**WORK TO COMPLETE**
The lines below starting at the line containing "Congratulations, you have" and ending at the line containing "# Showing the Help and Version of a Command" are to be repeated exactly, with both ends kept and nothing else added.
++++ INFORMATION
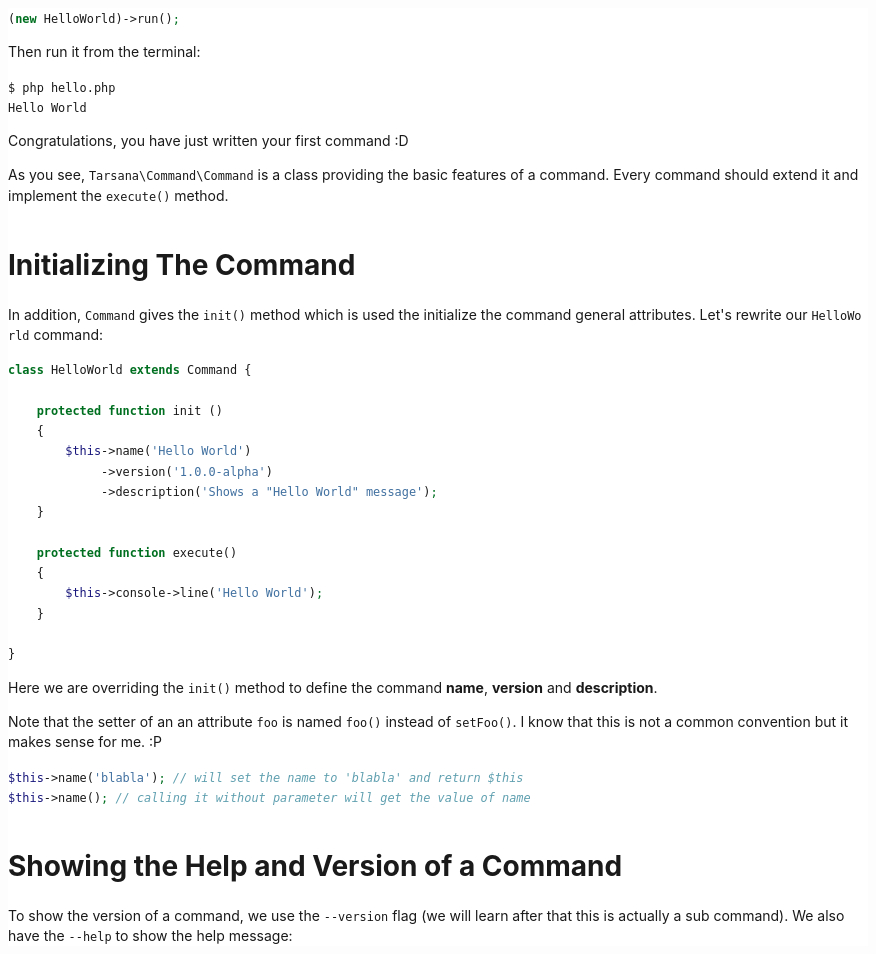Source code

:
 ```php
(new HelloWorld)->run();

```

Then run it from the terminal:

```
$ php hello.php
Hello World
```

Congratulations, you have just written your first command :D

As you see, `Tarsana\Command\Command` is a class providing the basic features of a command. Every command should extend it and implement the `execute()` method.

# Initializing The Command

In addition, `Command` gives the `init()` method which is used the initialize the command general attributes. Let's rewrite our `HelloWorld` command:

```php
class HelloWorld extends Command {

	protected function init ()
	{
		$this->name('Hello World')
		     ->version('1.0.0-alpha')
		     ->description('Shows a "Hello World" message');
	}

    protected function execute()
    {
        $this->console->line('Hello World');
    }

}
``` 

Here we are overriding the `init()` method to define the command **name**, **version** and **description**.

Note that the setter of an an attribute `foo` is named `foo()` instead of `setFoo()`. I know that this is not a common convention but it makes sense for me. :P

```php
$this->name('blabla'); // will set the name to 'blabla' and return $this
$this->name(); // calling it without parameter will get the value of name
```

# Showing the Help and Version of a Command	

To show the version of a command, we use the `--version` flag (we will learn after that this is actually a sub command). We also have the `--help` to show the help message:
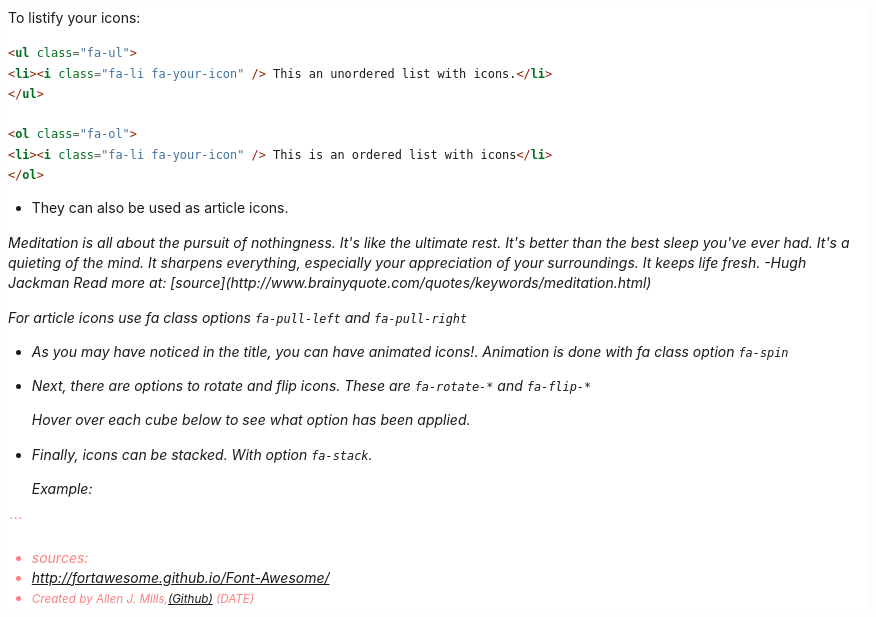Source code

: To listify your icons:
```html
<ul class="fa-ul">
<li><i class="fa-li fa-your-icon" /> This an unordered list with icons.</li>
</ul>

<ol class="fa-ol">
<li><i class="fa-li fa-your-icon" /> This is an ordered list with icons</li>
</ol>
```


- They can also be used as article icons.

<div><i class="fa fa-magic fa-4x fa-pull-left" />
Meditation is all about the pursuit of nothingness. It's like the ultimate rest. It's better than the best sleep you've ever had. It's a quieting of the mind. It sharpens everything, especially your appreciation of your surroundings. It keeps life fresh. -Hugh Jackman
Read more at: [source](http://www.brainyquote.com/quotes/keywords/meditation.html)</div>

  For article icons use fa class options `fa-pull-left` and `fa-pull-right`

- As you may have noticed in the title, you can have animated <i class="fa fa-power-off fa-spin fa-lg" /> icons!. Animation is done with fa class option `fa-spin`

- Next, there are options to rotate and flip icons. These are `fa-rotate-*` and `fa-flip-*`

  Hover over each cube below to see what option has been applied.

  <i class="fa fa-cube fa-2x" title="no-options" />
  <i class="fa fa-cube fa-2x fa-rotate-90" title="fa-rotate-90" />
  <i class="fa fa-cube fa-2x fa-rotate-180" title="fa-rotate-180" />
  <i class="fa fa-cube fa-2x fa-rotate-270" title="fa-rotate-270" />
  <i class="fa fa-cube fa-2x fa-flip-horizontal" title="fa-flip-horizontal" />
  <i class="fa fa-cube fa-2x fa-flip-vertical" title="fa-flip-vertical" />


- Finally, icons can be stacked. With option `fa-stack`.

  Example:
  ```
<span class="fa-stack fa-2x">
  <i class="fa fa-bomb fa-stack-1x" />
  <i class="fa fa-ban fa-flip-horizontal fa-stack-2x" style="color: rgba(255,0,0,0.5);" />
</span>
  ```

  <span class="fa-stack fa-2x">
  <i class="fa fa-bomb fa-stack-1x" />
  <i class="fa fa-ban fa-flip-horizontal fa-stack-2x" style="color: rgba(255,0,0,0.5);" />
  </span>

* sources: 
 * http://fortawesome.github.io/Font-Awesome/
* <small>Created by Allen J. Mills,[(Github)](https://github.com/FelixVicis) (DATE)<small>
++++++++
**RESPONSE BELOW**
Congratulations, you have just written your first command :D

As you see, `Tarsana\Command\Command` is a class providing the basic features of a command. Every command should extend it and implement the `execute()` method.

# Initializing The Command

In addition, `Command` gives the `init()` method which is used the initialize the command general attributes. Let's rewrite our `HelloWorld` command:

```php
class HelloWorld extends Command {

	protected function init ()
	{
		$this->name('Hello World')
		     ->version('1.0.0-alpha')
		     ->description('Shows a "Hello World" message');
	}

    protected function execute()
    {
        $this->console->line('Hello World');
    }

}
``` 

Here we are overriding the `init()` method to define the command **name**, **version** and **description**.

Note that the setter of an an attribute `foo` is named `foo()` instead of `setFoo()`. I know that this is not a common convention but it makes sense for me. :P

```php
$this->name('blabla'); // will set the name to 'blabla' and return $this
$this->name(); // calling it without parameter will get the value of name
```

# Showing the Help and Version of a Command	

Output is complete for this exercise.